_WHAT IS NEEDED_
In the listing below, the lines starting with the line with "fruit basket: present" and going on through the line with "wall art: present [793,115,950,236]" are to be reproduced exactly, and only those.

_INPUT DATA_
[Start of section]

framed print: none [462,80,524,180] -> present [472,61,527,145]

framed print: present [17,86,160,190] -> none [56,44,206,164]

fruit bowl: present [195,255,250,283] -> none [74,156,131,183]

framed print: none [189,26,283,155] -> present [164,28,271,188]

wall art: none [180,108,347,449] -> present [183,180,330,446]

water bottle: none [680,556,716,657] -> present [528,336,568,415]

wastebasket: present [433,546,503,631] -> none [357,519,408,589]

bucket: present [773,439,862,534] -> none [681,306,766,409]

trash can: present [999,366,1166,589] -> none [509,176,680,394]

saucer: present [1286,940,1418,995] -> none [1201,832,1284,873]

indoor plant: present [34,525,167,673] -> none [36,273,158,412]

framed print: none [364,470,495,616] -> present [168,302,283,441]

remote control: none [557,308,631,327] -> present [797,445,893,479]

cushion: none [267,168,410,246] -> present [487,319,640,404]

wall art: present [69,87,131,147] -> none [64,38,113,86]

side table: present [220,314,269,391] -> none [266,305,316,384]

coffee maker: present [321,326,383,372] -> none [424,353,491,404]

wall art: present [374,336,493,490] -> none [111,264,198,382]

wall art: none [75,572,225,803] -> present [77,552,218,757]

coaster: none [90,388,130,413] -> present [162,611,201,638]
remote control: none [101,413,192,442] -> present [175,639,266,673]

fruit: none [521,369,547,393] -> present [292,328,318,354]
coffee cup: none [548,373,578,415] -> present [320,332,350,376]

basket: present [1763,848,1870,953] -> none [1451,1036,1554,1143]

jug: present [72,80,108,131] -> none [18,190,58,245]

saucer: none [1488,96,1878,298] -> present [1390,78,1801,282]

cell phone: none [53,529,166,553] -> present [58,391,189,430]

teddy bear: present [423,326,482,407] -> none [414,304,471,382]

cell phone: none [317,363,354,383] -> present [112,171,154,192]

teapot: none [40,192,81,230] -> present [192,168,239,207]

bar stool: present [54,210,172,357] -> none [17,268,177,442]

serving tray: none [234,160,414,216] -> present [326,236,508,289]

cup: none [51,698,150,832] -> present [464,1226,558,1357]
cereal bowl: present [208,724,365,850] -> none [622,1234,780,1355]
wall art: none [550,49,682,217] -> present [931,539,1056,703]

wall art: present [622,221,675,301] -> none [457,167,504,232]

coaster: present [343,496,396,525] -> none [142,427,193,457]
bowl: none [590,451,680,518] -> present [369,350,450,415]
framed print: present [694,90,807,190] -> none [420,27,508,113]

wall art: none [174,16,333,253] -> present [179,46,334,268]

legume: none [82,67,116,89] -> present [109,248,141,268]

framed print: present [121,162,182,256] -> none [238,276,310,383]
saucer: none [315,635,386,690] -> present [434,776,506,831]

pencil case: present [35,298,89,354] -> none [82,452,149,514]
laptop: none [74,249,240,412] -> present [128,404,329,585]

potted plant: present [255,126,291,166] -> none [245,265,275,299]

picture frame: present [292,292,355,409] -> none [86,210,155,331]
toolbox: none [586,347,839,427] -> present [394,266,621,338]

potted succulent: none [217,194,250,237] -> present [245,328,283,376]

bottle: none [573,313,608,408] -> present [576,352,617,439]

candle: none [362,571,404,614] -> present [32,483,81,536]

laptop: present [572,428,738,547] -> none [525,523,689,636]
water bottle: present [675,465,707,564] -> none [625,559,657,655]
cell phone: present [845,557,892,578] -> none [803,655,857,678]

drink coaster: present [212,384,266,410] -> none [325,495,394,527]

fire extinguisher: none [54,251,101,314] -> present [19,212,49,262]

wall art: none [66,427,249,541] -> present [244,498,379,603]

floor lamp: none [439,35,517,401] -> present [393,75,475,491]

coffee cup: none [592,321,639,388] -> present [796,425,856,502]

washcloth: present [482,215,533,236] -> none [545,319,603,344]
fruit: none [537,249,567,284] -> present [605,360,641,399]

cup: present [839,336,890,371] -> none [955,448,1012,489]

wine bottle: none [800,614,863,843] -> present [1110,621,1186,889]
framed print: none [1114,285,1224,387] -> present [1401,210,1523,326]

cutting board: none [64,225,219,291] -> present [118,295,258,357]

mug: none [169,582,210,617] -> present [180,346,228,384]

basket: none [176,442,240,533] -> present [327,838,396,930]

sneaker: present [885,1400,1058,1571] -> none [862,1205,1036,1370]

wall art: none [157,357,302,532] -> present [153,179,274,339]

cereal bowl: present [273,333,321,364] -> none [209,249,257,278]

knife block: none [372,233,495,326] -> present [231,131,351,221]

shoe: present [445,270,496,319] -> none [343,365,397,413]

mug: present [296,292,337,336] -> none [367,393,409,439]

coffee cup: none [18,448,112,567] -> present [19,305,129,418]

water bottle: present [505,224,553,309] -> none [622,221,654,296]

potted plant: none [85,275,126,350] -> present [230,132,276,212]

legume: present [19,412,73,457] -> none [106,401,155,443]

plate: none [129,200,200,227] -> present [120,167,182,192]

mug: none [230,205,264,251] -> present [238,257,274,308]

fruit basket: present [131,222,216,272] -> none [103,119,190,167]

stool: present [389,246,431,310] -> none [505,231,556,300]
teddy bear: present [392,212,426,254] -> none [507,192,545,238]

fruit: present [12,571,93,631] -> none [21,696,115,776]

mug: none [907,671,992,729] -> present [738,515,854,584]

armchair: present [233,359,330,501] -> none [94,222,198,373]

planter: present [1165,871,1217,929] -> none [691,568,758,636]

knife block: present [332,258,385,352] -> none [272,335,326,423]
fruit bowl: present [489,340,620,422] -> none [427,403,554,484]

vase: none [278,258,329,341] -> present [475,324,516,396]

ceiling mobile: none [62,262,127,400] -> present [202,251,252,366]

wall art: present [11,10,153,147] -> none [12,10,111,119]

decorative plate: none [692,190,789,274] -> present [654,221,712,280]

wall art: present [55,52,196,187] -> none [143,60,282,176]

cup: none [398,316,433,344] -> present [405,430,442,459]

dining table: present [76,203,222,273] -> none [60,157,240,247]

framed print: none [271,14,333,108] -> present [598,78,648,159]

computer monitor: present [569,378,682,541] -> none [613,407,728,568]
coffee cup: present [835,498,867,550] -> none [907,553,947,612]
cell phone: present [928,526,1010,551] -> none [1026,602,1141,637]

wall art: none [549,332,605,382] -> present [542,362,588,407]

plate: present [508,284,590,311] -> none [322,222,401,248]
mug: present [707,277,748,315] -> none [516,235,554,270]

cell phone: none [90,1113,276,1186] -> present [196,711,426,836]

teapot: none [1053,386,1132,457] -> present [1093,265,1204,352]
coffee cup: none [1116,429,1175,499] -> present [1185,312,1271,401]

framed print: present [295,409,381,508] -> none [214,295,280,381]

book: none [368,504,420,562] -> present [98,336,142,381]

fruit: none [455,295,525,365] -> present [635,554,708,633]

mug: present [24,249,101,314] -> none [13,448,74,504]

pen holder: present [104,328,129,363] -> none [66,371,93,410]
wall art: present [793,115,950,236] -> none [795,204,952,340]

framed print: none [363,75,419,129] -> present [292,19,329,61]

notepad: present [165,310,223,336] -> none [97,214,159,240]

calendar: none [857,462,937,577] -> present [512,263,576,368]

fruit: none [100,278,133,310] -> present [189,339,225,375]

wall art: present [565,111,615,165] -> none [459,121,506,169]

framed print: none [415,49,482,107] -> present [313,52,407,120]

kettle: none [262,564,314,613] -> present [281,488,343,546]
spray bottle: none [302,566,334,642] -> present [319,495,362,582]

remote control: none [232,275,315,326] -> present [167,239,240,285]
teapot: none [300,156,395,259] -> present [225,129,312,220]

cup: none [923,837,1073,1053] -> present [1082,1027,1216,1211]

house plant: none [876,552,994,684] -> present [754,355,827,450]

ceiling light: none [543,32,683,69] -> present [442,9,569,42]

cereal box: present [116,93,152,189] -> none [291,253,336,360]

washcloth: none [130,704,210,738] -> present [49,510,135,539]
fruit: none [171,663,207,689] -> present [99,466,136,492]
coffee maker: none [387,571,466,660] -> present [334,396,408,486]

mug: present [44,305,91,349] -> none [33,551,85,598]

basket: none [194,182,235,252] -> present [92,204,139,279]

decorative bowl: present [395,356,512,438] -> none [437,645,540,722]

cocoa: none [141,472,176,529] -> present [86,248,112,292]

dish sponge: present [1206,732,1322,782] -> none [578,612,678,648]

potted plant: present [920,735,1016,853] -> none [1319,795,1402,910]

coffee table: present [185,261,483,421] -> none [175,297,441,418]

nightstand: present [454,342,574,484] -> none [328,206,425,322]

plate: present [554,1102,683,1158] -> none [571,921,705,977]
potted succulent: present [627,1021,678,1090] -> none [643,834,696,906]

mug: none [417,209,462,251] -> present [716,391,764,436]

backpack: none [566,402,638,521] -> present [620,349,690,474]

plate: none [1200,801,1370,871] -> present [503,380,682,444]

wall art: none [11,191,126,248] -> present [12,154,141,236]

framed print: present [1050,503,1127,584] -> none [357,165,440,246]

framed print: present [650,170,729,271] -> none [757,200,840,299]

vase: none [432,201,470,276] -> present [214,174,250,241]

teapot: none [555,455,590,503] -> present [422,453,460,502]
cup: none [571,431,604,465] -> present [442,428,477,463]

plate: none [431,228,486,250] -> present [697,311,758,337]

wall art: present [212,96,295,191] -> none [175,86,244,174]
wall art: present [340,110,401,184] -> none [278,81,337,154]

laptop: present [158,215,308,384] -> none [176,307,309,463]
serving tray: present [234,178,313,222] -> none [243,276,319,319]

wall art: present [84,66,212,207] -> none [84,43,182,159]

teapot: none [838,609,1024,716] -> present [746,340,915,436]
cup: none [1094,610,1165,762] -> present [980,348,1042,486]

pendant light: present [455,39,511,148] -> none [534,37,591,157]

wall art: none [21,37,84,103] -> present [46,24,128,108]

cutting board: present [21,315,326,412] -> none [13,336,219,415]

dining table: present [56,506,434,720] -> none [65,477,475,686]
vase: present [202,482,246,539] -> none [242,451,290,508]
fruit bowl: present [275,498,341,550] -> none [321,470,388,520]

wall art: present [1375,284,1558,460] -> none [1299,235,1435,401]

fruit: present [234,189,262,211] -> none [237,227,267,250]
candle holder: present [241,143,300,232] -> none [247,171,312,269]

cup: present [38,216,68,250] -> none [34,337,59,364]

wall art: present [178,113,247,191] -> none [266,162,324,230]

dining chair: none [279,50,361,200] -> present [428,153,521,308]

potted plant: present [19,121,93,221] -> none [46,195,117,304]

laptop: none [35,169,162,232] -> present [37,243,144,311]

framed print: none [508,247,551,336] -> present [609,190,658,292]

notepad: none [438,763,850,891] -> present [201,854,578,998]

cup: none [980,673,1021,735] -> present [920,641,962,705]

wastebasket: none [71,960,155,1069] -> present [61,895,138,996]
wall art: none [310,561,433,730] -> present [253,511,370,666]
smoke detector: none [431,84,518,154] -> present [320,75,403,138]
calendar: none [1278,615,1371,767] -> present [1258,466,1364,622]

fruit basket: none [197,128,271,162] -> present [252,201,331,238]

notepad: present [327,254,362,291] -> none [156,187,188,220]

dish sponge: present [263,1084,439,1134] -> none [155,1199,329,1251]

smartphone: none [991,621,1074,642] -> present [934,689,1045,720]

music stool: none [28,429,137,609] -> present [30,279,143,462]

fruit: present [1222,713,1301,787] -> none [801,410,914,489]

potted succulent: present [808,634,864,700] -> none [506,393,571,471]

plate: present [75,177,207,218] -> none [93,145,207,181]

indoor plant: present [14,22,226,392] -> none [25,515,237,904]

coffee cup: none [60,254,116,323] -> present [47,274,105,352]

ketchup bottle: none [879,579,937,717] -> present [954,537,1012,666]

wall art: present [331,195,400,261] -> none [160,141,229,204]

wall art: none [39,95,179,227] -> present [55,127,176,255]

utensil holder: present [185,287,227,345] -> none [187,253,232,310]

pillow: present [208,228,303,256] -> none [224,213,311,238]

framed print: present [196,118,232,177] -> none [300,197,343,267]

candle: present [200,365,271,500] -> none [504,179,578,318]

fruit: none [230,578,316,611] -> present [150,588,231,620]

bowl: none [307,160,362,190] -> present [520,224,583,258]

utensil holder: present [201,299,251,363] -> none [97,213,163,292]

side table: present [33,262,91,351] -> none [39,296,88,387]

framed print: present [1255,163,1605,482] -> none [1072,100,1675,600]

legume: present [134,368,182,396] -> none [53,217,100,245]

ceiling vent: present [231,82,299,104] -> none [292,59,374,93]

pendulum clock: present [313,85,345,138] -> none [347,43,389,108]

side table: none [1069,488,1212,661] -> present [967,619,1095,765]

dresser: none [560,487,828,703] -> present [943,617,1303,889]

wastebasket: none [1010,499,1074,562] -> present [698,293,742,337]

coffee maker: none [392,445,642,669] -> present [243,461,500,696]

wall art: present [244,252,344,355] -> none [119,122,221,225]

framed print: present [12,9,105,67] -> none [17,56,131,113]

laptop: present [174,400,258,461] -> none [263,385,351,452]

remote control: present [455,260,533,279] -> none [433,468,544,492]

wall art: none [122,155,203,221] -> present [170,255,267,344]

[End of section]

_SOLUTION FOR THIS TASK_
fruit basket: present [131,222,216,272] -> none [103,119,190,167]

stool: present [389,246,431,310] -> none [505,231,556,300]
teddy bear: present [392,212,426,254] -> none [507,192,545,238]

fruit: present [12,571,93,631] -> none [21,696,115,776]

mug: none [907,671,992,729] -> present [738,515,854,584]

armchair: present [233,359,330,501] -> none [94,222,198,373]

planter: present [1165,871,1217,929] -> none [691,568,758,636]

knife block: present [332,258,385,352] -> none [272,335,326,423]
fruit bowl: present [489,340,620,422] -> none [427,403,554,484]

vase: none [278,258,329,341] -> present [475,324,516,396]

ceiling mobile: none [62,262,127,400] -> present [202,251,252,366]

wall art: present [11,10,153,147] -> none [12,10,111,119]

decorative plate: none [692,190,789,274] -> present [654,221,712,280]

wall art: present [55,52,196,187] -> none [143,60,282,176]

cup: none [398,316,433,344] -> present [405,430,442,459]

dining table: present [76,203,222,273] -> none [60,157,240,247]

framed print: none [271,14,333,108] -> present [598,78,648,159]

computer monitor: present [569,378,682,541] -> none [613,407,728,568]
coffee cup: present [835,498,867,550] -> none [907,553,947,612]
cell phone: present [928,526,1010,551] -> none [1026,602,1141,637]

wall art: none [549,332,605,382] -> present [542,362,588,407]

plate: present [508,284,590,311] -> none [322,222,401,248]
mug: present [707,277,748,315] -> none [516,235,554,270]

cell phone: none [90,1113,276,1186] -> present [196,711,426,836]

teapot: none [1053,386,1132,457] -> present [1093,265,1204,352]
coffee cup: none [1116,429,1175,499] -> present [1185,312,1271,401]

framed print: present [295,409,381,508] -> none [214,295,280,381]

book: none [368,504,420,562] -> present [98,336,142,381]

fruit: none [455,295,525,365] -> present [635,554,708,633]

mug: present [24,249,101,314] -> none [13,448,74,504]

pen holder: present [104,328,129,363] -> none [66,371,93,410]
wall art: present [793,115,950,236] -> none [795,204,952,340]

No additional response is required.